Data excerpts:

#####

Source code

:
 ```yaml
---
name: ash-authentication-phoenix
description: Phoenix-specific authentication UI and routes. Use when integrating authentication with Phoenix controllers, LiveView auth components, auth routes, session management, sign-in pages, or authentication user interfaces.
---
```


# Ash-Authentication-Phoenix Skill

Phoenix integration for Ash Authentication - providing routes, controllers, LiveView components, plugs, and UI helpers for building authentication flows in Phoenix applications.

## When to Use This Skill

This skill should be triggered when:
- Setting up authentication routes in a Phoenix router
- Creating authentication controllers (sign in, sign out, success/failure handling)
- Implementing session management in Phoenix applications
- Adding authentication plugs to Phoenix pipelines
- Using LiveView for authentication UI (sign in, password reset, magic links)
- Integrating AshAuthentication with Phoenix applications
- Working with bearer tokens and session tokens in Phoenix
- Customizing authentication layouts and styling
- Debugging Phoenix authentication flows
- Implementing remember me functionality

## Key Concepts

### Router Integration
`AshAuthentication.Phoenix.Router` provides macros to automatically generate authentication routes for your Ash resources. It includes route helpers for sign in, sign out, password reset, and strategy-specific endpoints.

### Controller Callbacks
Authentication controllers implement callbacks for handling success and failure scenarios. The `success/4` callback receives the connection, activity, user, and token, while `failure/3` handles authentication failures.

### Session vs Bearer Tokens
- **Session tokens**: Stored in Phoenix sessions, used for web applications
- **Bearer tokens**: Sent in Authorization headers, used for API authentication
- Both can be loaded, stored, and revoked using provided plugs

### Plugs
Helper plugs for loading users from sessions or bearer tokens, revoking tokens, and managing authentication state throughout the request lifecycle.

#####

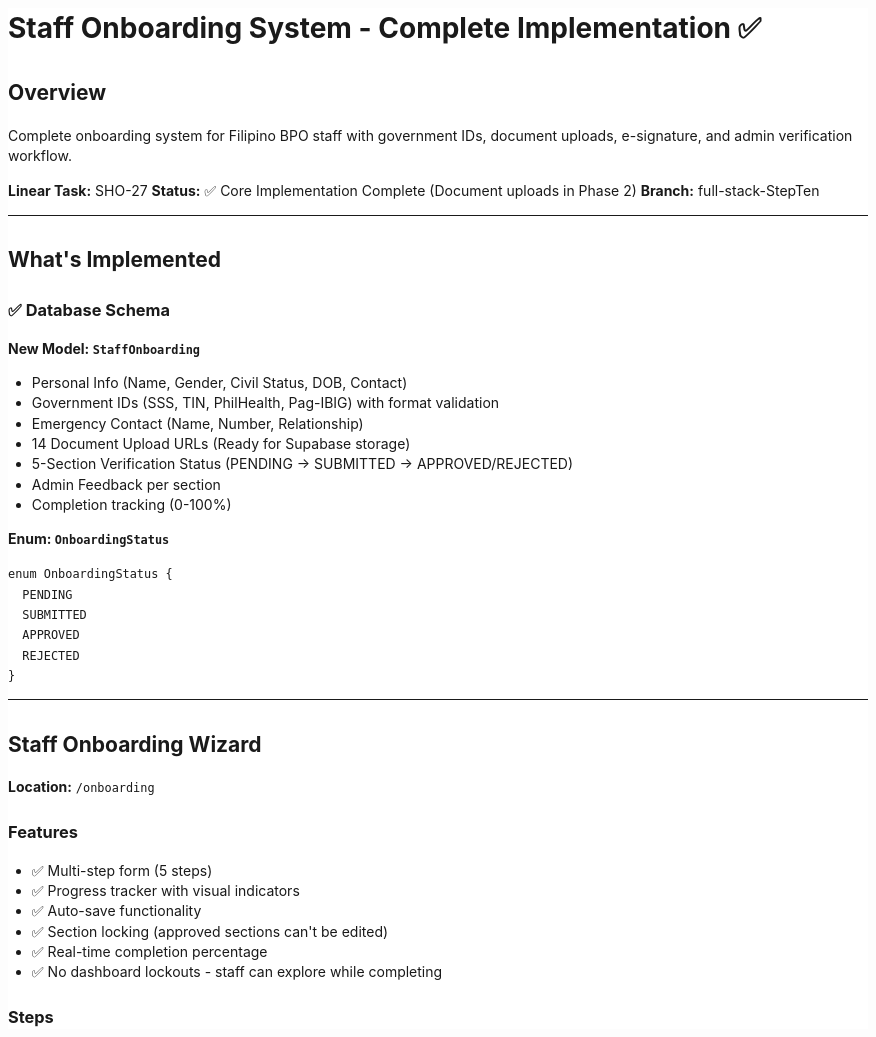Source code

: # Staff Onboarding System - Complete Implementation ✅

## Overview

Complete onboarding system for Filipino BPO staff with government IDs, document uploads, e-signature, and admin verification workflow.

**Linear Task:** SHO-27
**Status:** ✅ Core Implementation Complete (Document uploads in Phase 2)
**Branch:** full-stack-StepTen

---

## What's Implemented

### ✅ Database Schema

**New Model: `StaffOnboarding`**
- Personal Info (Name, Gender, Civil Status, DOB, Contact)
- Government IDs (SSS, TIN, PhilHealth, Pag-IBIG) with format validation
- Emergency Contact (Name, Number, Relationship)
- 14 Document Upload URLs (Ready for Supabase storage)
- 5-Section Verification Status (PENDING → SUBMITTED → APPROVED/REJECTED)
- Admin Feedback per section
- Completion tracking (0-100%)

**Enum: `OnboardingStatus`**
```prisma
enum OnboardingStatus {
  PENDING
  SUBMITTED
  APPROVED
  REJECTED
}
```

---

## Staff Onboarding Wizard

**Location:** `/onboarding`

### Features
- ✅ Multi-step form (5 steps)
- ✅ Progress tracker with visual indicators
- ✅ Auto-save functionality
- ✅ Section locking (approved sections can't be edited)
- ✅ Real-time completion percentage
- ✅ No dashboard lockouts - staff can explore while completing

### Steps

#####

AIM OF THE EXERCISE |
Reading through the records above, report each line in which the string "REJECTED" is found.

RESPONSE FOR THIS EXERCISE |
- 5-Section Verification Status (PENDING → SUBMITTED → APPROVED/REJECTED)
  REJECTED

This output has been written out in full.